> [課題]
『オデュッセイア』を紹介する抜粋から、「人食い巨人との接近遭遇」から「どうしたら良いでしょうか?」までを一字一句変えずに引用してもらえますか？

> [抜粋]
+ + + + + + +

人食い巨人との接近遭遇
人間を豚に変えてしまう魔女
長年 行方知れずだった王が
玉座を奪還
どれ一つとっても
壮大な物語ですが
『オデュッセイア』という
1万2千行からなる長編の
古代ギリシャの歴史と神話と伝説の
長い年月を詠った叙事詩の一コマにすぎません
非常に遠く離れた世界で作られ
遠い世界を描いた
このような膨大な詩を理解するには
どうしたら良いでしょうか?

+ + + + + + +

> [以下のデータ]
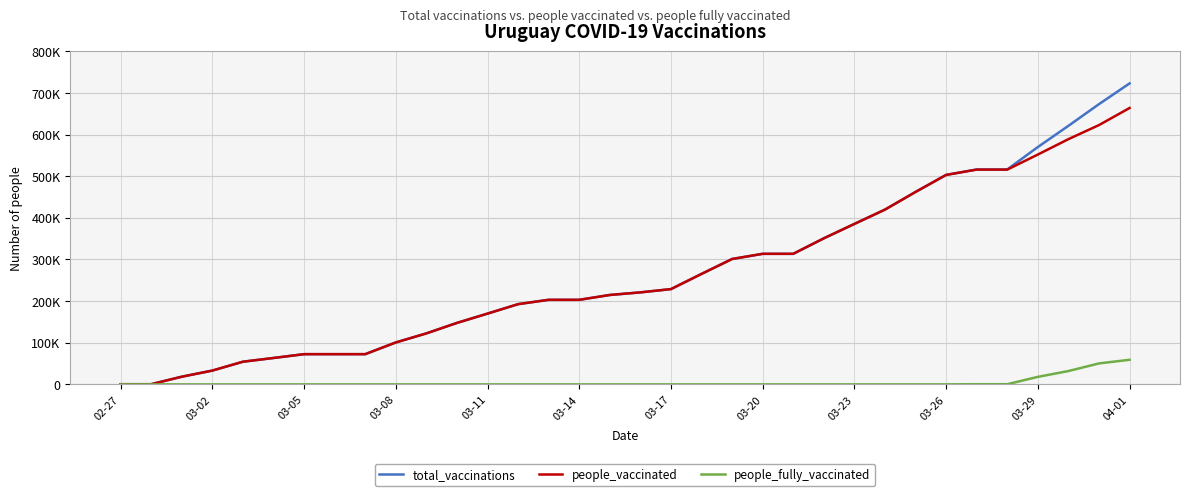

What are all the series names shown in the legend?

total_vaccinations, people_vaccinated, people_fully_vaccinated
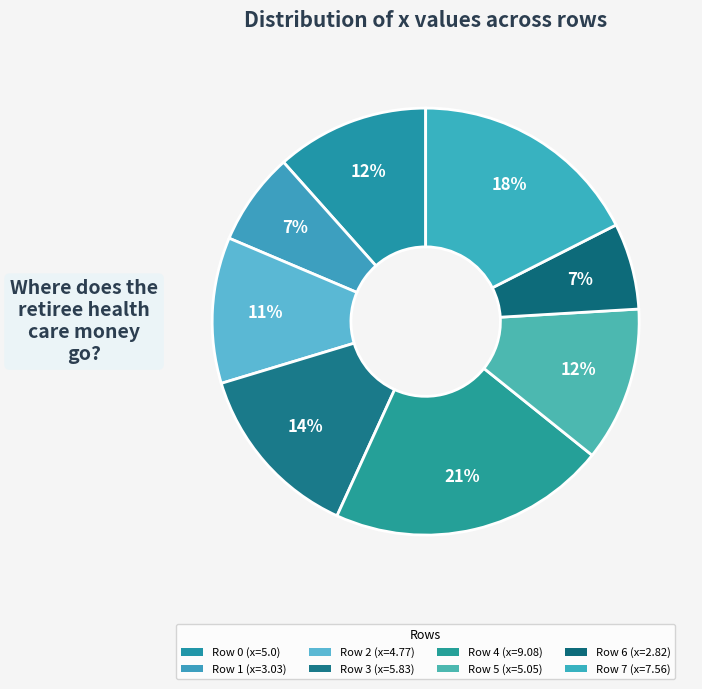

Rank the categories by value from lowest to highest.

6, 1, 2, 0, 5, 3, 7, 4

+ + + + + + +

> [解答]
人食い巨人との接近遭遇
人間を豚に変えてしまう魔女
長年 行方知れずだった王が
玉座を奪還
どれ一つとっても
壮大な物語ですが
『オデュッセイア』という
1万2千行からなる長編の
古代ギリシャの歴史と神話と伝説の
長い年月を詠った叙事詩の一コマにすぎません
非常に遠く離れた世界で作られ
遠い世界を描いた
このような膨大な詩を理解するには
どうしたら良いでしょうか?